▶ _To do_:
Arrange the lines in the listing below as a numbered list, starting with the line that contains "問1 Choose four" and continuing through the line that contains "rearrange them in the order they happened.", and leave out any blank lines.

....

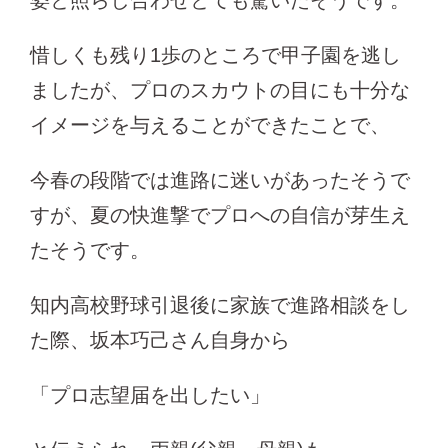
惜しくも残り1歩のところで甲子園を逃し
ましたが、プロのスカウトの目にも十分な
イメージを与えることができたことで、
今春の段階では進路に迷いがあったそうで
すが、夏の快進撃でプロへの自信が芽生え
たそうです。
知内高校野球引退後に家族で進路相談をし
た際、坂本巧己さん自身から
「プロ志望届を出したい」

....

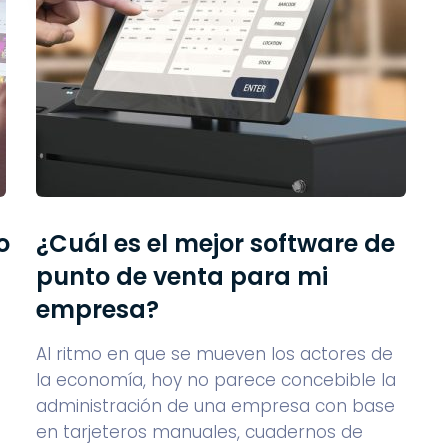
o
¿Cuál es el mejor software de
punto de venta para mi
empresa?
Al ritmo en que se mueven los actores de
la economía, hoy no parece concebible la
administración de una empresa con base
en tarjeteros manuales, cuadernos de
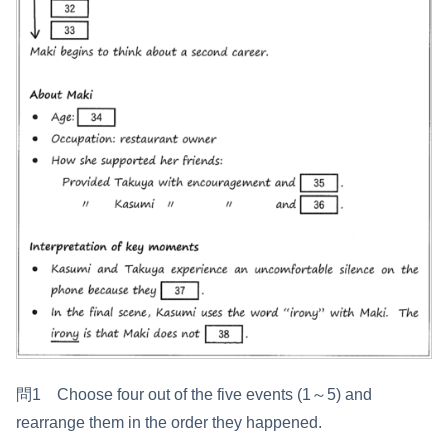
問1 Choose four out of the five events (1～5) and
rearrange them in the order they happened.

....

▶ _Answer area_:
1. 問1 Choose four out of the five events (1～5) and
2. rearrange them in the order they happened.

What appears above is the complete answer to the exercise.